Learning about CAN is still well above my head. Now, I’m
not saying I want to see a “Hello World” program, but I
would like to see some of the more basic stuff such as
utilizing the ADC with sensors, basic timer/interrupts, and
the like. Also, I would like to see it interfaced with MPLAB
utilizing C instead of the Arduino processing structure. If I
want help with that, I can just go to the Arduino site. I’m
more interested in using this as a development board rather
than a small projects board. Thanks!
— Corey Hastings
A. This is an interesting topic, to say the least. I’ve been wanting to investigate these boards a bit more, as well. There is a LOT of capacity in the ChipKit MAX32
board, and it has the side benefit of being Arduino
compatible with the new Arduino MPIDE system. I
“assume” that you have not hitched your wagon to the
“Cult of Arduino” since you want to have projects for this
board that use the MPLAB IDE instead of the Arduino. You
will definitely have more flexibility and smaller (perhaps
faster) code if you use MPLAB over Arduino, but even
though you aren’t a fan you should look into the value of
the Arduino IDE (Integrated Development Environment).

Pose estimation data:
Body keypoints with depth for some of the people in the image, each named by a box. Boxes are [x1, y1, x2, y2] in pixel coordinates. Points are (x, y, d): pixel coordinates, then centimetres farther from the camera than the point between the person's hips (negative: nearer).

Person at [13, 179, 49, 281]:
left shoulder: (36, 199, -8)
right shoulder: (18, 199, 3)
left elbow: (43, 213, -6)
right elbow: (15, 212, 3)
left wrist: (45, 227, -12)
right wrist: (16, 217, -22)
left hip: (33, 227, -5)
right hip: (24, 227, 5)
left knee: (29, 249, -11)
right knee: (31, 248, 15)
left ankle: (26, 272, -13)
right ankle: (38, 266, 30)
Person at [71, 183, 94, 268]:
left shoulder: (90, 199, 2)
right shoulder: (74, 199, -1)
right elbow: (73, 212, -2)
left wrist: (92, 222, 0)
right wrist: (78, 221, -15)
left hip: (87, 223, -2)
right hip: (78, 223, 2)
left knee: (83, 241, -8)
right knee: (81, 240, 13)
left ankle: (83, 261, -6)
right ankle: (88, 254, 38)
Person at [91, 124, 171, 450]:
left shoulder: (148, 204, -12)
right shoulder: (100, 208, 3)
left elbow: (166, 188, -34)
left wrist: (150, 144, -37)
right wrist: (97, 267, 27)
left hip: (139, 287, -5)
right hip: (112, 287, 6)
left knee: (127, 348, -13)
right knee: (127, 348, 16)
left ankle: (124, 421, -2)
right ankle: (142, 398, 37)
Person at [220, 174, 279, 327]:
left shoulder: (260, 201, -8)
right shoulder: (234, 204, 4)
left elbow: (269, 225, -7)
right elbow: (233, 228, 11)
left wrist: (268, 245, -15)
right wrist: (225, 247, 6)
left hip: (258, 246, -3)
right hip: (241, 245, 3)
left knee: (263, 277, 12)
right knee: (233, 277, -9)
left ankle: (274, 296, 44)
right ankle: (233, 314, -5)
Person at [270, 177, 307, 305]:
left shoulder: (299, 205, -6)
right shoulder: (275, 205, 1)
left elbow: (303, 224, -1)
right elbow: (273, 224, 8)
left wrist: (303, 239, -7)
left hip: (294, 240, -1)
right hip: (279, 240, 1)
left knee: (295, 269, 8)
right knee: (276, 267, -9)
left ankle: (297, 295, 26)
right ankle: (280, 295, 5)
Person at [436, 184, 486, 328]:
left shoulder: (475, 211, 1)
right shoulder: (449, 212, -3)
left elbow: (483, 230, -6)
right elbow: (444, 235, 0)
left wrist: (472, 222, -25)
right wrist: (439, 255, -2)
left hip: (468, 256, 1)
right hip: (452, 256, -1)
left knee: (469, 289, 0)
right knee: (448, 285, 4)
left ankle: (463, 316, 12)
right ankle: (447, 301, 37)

▶ **Task instructions**
1. Answer these questions about the column on the ChipKit board.
(a) Which IDE and which programming language does the letter writer want the board used with?
(b) Which board does the reply say has a lot of capacity?
(c) According to the reply, what do you gain by using MPLAB over Arduino?
2. Extract every row that contains the string "knee".

▶ **List of answers**
1.
(a) MPLAB, with C.
(b) The ChipKit MAX32 board.
(c) More flexibility and smaller, perhaps faster, code.

2.
left knee: (29, 249, -11)
right knee: (31, 248, 15)
left knee: (83, 241, -8)
right knee: (81, 240, 13)
left knee: (127, 348, -13)
right knee: (127, 348, 16)
left knee: (263, 277, 12)
right knee: (233, 277, -9)
left knee: (295, 269, 8)
right knee: (276, 267, -9)
left knee: (469, 289, 0)
right knee: (448, 285, 4)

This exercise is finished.